____ Given entries
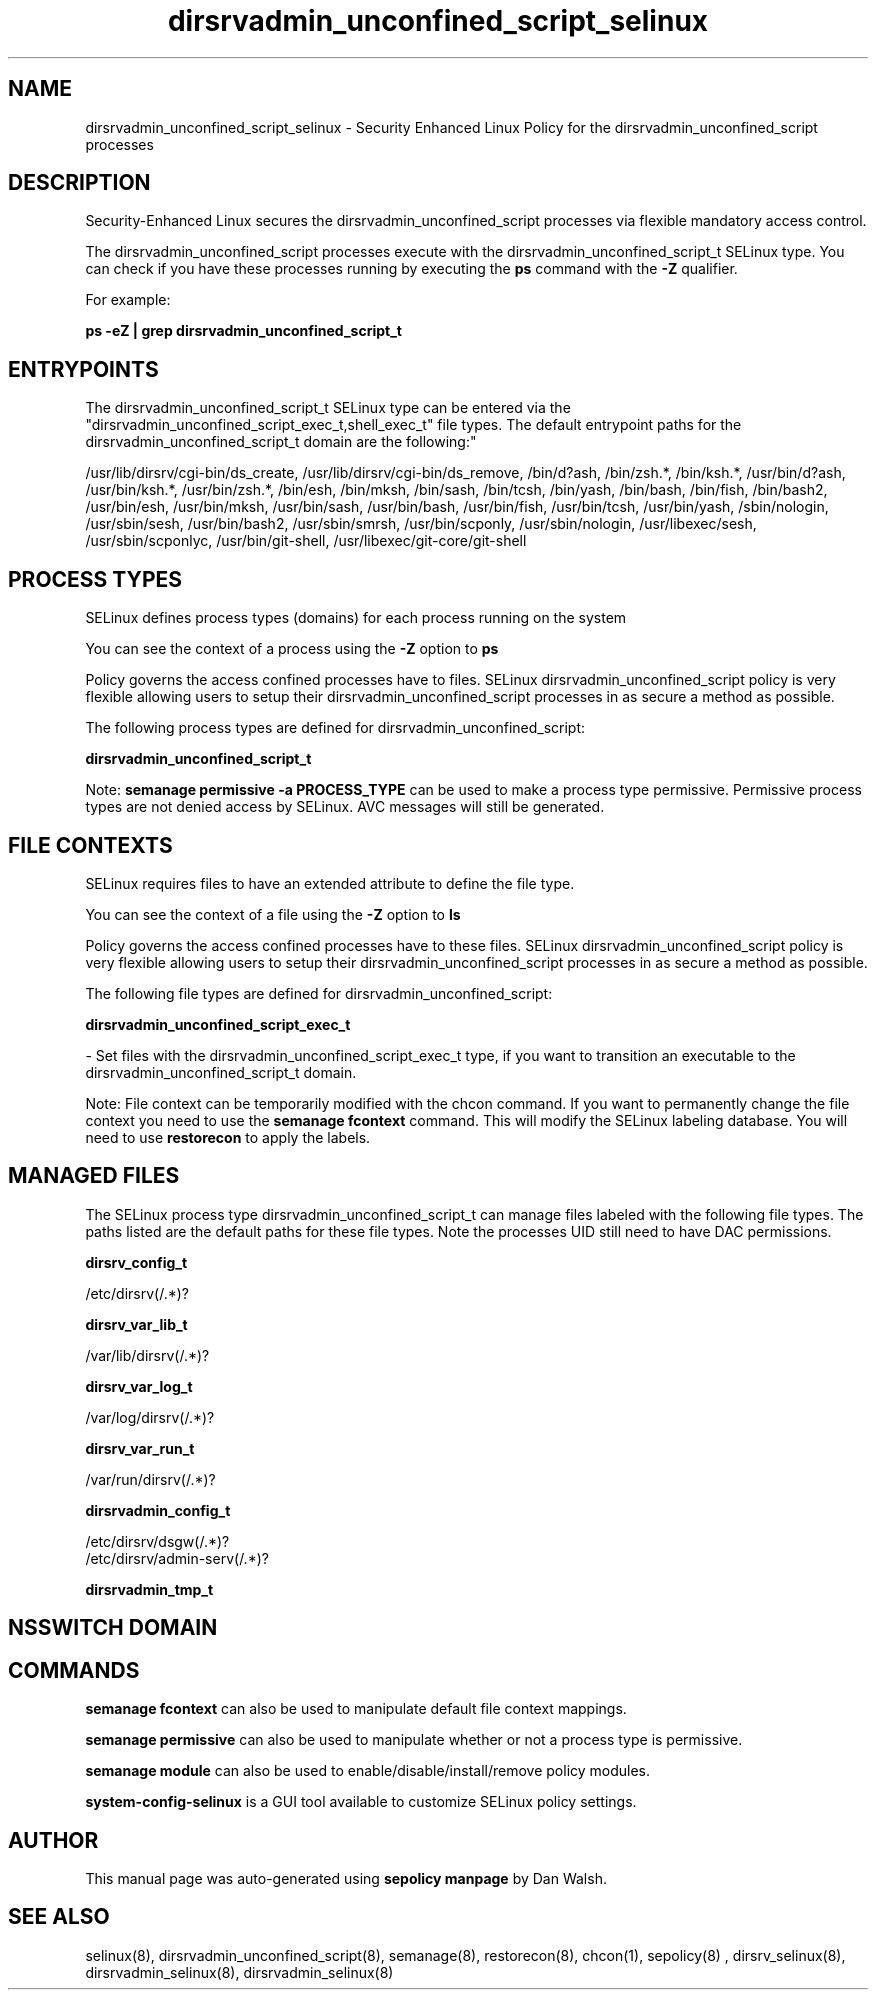 .TH  "dirsrvadmin_unconfined_script_selinux"  "8"  "12-11-01" "dirsrvadmin_unconfined_script" "SELinux Policy documentation for dirsrvadmin_unconfined_script"
.SH "NAME"
dirsrvadmin_unconfined_script_selinux \- Security Enhanced Linux Policy for the dirsrvadmin_unconfined_script processes
.SH "DESCRIPTION"

Security-Enhanced Linux secures the dirsrvadmin_unconfined_script processes via flexible mandatory access control.

The dirsrvadmin_unconfined_script processes execute with the dirsrvadmin_unconfined_script_t SELinux type. You can check if you have these processes running by executing the \fBps\fP command with the \fB\-Z\fP qualifier.

For example:

.B ps -eZ | grep dirsrvadmin_unconfined_script_t


.SH "ENTRYPOINTS"

The dirsrvadmin_unconfined_script_t SELinux type can be entered via the "dirsrvadmin_unconfined_script_exec_t,shell_exec_t" file types.  The default entrypoint paths for the dirsrvadmin_unconfined_script_t domain are the following:"

/usr/lib/dirsrv/cgi-bin/ds_create, /usr/lib/dirsrv/cgi-bin/ds_remove, /bin/d?ash, /bin/zsh.*, /bin/ksh.*, /usr/bin/d?ash, /usr/bin/ksh.*, /usr/bin/zsh.*, /bin/esh, /bin/mksh, /bin/sash, /bin/tcsh, /bin/yash, /bin/bash, /bin/fish, /bin/bash2, /usr/bin/esh, /usr/bin/mksh, /usr/bin/sash, /usr/bin/bash, /usr/bin/fish, /usr/bin/tcsh, /usr/bin/yash, /sbin/nologin, /usr/sbin/sesh, /usr/bin/bash2, /usr/sbin/smrsh, /usr/bin/scponly, /usr/sbin/nologin, /usr/libexec/sesh, /usr/sbin/scponlyc, /usr/bin/git-shell, /usr/libexec/git-core/git-shell
.SH PROCESS TYPES
SELinux defines process types (domains) for each process running on the system
.PP
You can see the context of a process using the \fB\-Z\fP option to \fBps\bP
.PP
Policy governs the access confined processes have to files.
SELinux dirsrvadmin_unconfined_script policy is very flexible allowing users to setup their dirsrvadmin_unconfined_script processes in as secure a method as possible.
.PP
The following process types are defined for dirsrvadmin_unconfined_script:

.EX
.B dirsrvadmin_unconfined_script_t
.EE
.PP
Note:
.B semanage permissive -a PROCESS_TYPE
can be used to make a process type permissive. Permissive process types are not denied access by SELinux. AVC messages will still be generated.

.SH FILE CONTEXTS
SELinux requires files to have an extended attribute to define the file type.
.PP
You can see the context of a file using the \fB\-Z\fP option to \fBls\bP
.PP
Policy governs the access confined processes have to these files.
SELinux dirsrvadmin_unconfined_script policy is very flexible allowing users to setup their dirsrvadmin_unconfined_script processes in as secure a method as possible.
.PP
The following file types are defined for dirsrvadmin_unconfined_script:


.EX
.PP
.B dirsrvadmin_unconfined_script_exec_t
.EE

- Set files with the dirsrvadmin_unconfined_script_exec_t type, if you want to transition an executable to the dirsrvadmin_unconfined_script_t domain.


.PP
Note: File context can be temporarily modified with the chcon command.  If you want to permanently change the file context you need to use the
.B semanage fcontext
command.  This will modify the SELinux labeling database.  You will need to use
.B restorecon
to apply the labels.

.SH "MANAGED FILES"

The SELinux process type dirsrvadmin_unconfined_script_t can manage files labeled with the following file types.  The paths listed are the default paths for these file types.  Note the processes UID still need to have DAC permissions.

.br
.B dirsrv_config_t

	/etc/dirsrv(/.*)?
.br

.br
.B dirsrv_var_lib_t

	/var/lib/dirsrv(/.*)?
.br

.br
.B dirsrv_var_log_t

	/var/log/dirsrv(/.*)?
.br

.br
.B dirsrv_var_run_t

	/var/run/dirsrv(/.*)?
.br

.br
.B dirsrvadmin_config_t

	/etc/dirsrv/dsgw(/.*)?
.br
	/etc/dirsrv/admin-serv(/.*)?
.br

.br
.B dirsrvadmin_tmp_t


.SH NSSWITCH DOMAIN

.SH "COMMANDS"
.B semanage fcontext
can also be used to manipulate default file context mappings.
.PP
.B semanage permissive
can also be used to manipulate whether or not a process type is permissive.
.PP
.B semanage module
can also be used to enable/disable/install/remove policy modules.

.PP
.B system-config-selinux
is a GUI tool available to customize SELinux policy settings.

.SH AUTHOR
This manual page was auto-generated using
.B "sepolicy manpage"
by Dan Walsh.

.SH "SEE ALSO"
selinux(8), dirsrvadmin_unconfined_script(8), semanage(8), restorecon(8), chcon(1), sepolicy(8)
, dirsrv_selinux(8), dirsrvadmin_selinux(8), dirsrvadmin_selinux(8)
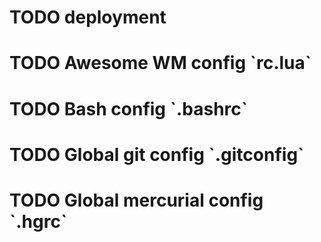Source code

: * TODO deployment
* TODO Awesome WM config `rc.lua`
* TODO Bash config `.bashrc`
* TODO Global git config `.gitconfig`
* TODO Global mercurial config `.hgrc`
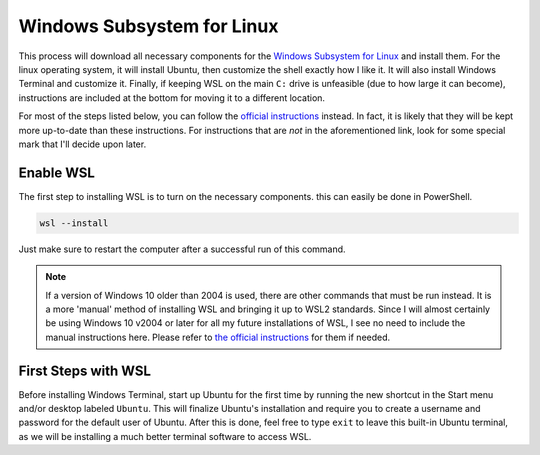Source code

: Windows Subsystem for Linux
===========================

This process will download all necessary components for the `Windows Subsystem for Linux <https://docs.microsoft.com/en-us/windows/wsl/install>`__ and install them. For the linux operating system, it will install Ubuntu, then customize the shell exactly how I like it. It will also install Windows Terminal and customize it. Finally, if keeping WSL on the main ``C:`` drive is unfeasible (due to how large it can become), instructions are included at the bottom for moving it to a different location.

For most of the steps listed below, you can follow the `official instructions <https://docs.microsoft.com/en-us/windows/wsl/install>`__ instead. In fact, it is likely that they will be kept more up-to-date than these instructions. For instructions that are *not* in the aforementioned link, look for some special mark that I'll decide upon later.

Enable WSL
----------

The first step to installing WSL is to turn on the necessary components. this can easily be done in PowerShell.

.. code-block:: pwsh-session

   wsl --install

Just make sure to restart the computer after a successful run of this command.

.. note:: If a version of Windows 10 older than 2004 is used, there are other commands that must be run instead. It is a more 'manual' method of installing WSL and bringing it up to WSL2 standards. Since I will almost certainly be using Windows 10 v2004 or later for all my future installations of WSL, I see no need to include the manual instructions here. Please refer to `the official instructions <https://docs.microsoft.com/en-us/windows/wsl/install-manual>`__ for them if needed.

First Steps with WSL
--------------------

Before installing Windows Terminal, start up Ubuntu for the first time by running the new shortcut in the Start menu and/or desktop labeled ``Ubuntu``. This will finalize Ubuntu's installation and require you to create a username and password for the default user of Ubuntu. After this is done, feel free to type ``exit`` to leave this built-in Ubuntu terminal, as we will be installing a much better terminal software to access WSL.

..
   Install Windows Terminal from Microsoft Store
      Windows Terminal settings will be updated with dotfiles
   Set distro to WSL 2 if necessary: ``wsl --set-version <distribution name> <versionNumber>``
      Can check first with ``wsl -l -v``
   Handy list of WSL commands: https://docs.microsoft.com/en-us/windows/wsl/wsl-config
   OPTIONAL: Move WSL to another location
      Instructions: https://github.com/microsoft/WSL/issues/4699#issuecomment-660104214
      An example: https://github.com/MicrosoftDocs/WSL/issues/412#issuecomment-575923176
      How to change default user: https://askubuntu.com/a/966537
      and: https://docs.microsoft.com/en-us/windows/wsl/wsl-config#change-the-default-user-for-a-distribution
   OPTIONAL: If WSL is already in another location and needs to be 're-registered', instructions can be found here: https://github.com/microsoft/WSL/issues/4762#issuecomment-578545574
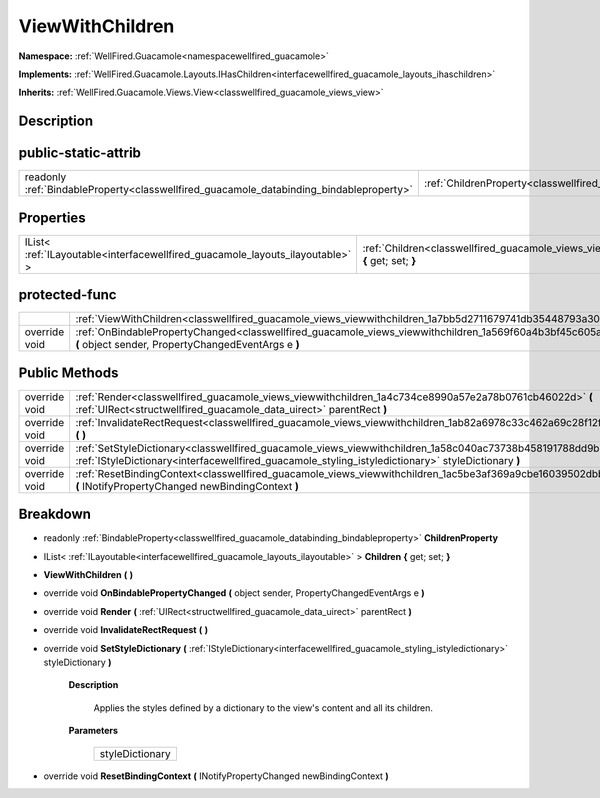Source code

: .. _classwellfired_guacamole_views_viewwithchildren:

ViewWithChildren
=================

**Namespace:** :ref:`WellFired.Guacamole<namespacewellfired_guacamole>`

**Implements:** :ref:`WellFired.Guacamole.Layouts.IHasChildren<interfacewellfired_guacamole_layouts_ihaschildren>`


**Inherits:** :ref:`WellFired.Guacamole.Views.View<classwellfired_guacamole_views_view>`


Description
------------



public-static-attrib
---------------------

+------------------------------------------------------------------------------------------+---------------------------------------------------------------------------------------------------------------+
|readonly :ref:`BindableProperty<classwellfired_guacamole_databinding_bindableproperty>`   |:ref:`ChildrenProperty<classwellfired_guacamole_views_viewwithchildren_1a00c2738a1eec2e127ea14593b0ee555f>`    |
+------------------------------------------------------------------------------------------+---------------------------------------------------------------------------------------------------------------+

Properties
-----------

+--------------------------------------------------------------------------------+----------------------------------------------------------------------------------------------------------------------------+
|IList< :ref:`ILayoutable<interfacewellfired_guacamole_layouts_ilayoutable>` >   |:ref:`Children<classwellfired_guacamole_views_viewwithchildren_1af765c48dbfcee1476ae4b8ba2a3bb31f>` **{** get; set; **}**   |
+--------------------------------------------------------------------------------+----------------------------------------------------------------------------------------------------------------------------+

protected-func
---------------

+----------------+-----------------------------------------------------------------------------------------------------------------------------------------------------------------------------+
|                |:ref:`ViewWithChildren<classwellfired_guacamole_views_viewwithchildren_1a7bb5d2711679741db35448793a30d55a>` **(**  **)**                                                     |
+----------------+-----------------------------------------------------------------------------------------------------------------------------------------------------------------------------+
|override void   |:ref:`OnBindablePropertyChanged<classwellfired_guacamole_views_viewwithchildren_1a569f60a4b3bf45c605af6a706c006805>` **(** object sender, PropertyChangedEventArgs e **)**   |
+----------------+-----------------------------------------------------------------------------------------------------------------------------------------------------------------------------+

Public Methods
---------------

+----------------+---------------------------------------------------------------------------------------------------------------------------------------------------------------------------------------------------------------------------+
|override void   |:ref:`Render<classwellfired_guacamole_views_viewwithchildren_1a4c734ce8990a57e2a78b0761cb46022d>` **(** :ref:`UIRect<structwellfired_guacamole_data_uirect>` parentRect **)**                                              |
+----------------+---------------------------------------------------------------------------------------------------------------------------------------------------------------------------------------------------------------------------+
|override void   |:ref:`InvalidateRectRequest<classwellfired_guacamole_views_viewwithchildren_1ab82a6978c33c462a69c28f12f8c6b1d8>` **(**  **)**                                                                                              |
+----------------+---------------------------------------------------------------------------------------------------------------------------------------------------------------------------------------------------------------------------+
|override void   |:ref:`SetStyleDictionary<classwellfired_guacamole_views_viewwithchildren_1a58c040ac73738b458191788dd9b6cc3b>` **(** :ref:`IStyleDictionary<interfacewellfired_guacamole_styling_istyledictionary>` styleDictionary **)**   |
+----------------+---------------------------------------------------------------------------------------------------------------------------------------------------------------------------------------------------------------------------+
|override void   |:ref:`ResetBindingContext<classwellfired_guacamole_views_viewwithchildren_1ac5be3af369a9cbe16039502dbbccb054>` **(** INotifyPropertyChanged newBindingContext **)**                                                        |
+----------------+---------------------------------------------------------------------------------------------------------------------------------------------------------------------------------------------------------------------------+

Breakdown
----------

.. _classwellfired_guacamole_views_viewwithchildren_1a00c2738a1eec2e127ea14593b0ee555f:

- readonly :ref:`BindableProperty<classwellfired_guacamole_databinding_bindableproperty>` **ChildrenProperty** 

.. _classwellfired_guacamole_views_viewwithchildren_1af765c48dbfcee1476ae4b8ba2a3bb31f:

- IList< :ref:`ILayoutable<interfacewellfired_guacamole_layouts_ilayoutable>` > **Children** **{** get; set; **}**

.. _classwellfired_guacamole_views_viewwithchildren_1a7bb5d2711679741db35448793a30d55a:

-  **ViewWithChildren** **(**  **)**

.. _classwellfired_guacamole_views_viewwithchildren_1a569f60a4b3bf45c605af6a706c006805:

- override void **OnBindablePropertyChanged** **(** object sender, PropertyChangedEventArgs e **)**

.. _classwellfired_guacamole_views_viewwithchildren_1a4c734ce8990a57e2a78b0761cb46022d:

- override void **Render** **(** :ref:`UIRect<structwellfired_guacamole_data_uirect>` parentRect **)**

.. _classwellfired_guacamole_views_viewwithchildren_1ab82a6978c33c462a69c28f12f8c6b1d8:

- override void **InvalidateRectRequest** **(**  **)**

.. _classwellfired_guacamole_views_viewwithchildren_1a58c040ac73738b458191788dd9b6cc3b:

- override void **SetStyleDictionary** **(** :ref:`IStyleDictionary<interfacewellfired_guacamole_styling_istyledictionary>` styleDictionary **)**

    **Description**

        Applies the styles defined by a dictionary to the view's content and all its children. 

    **Parameters**

        +------------------+
        |styleDictionary   |
        +------------------+
        
.. _classwellfired_guacamole_views_viewwithchildren_1ac5be3af369a9cbe16039502dbbccb054:

- override void **ResetBindingContext** **(** INotifyPropertyChanged newBindingContext **)**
________
What is needed
Every line above that carries the string "settings" should be copied.

Task output
is a GUI tool available to customize SELinux policy settings.
      Windows Terminal settings will be updated with dotfiles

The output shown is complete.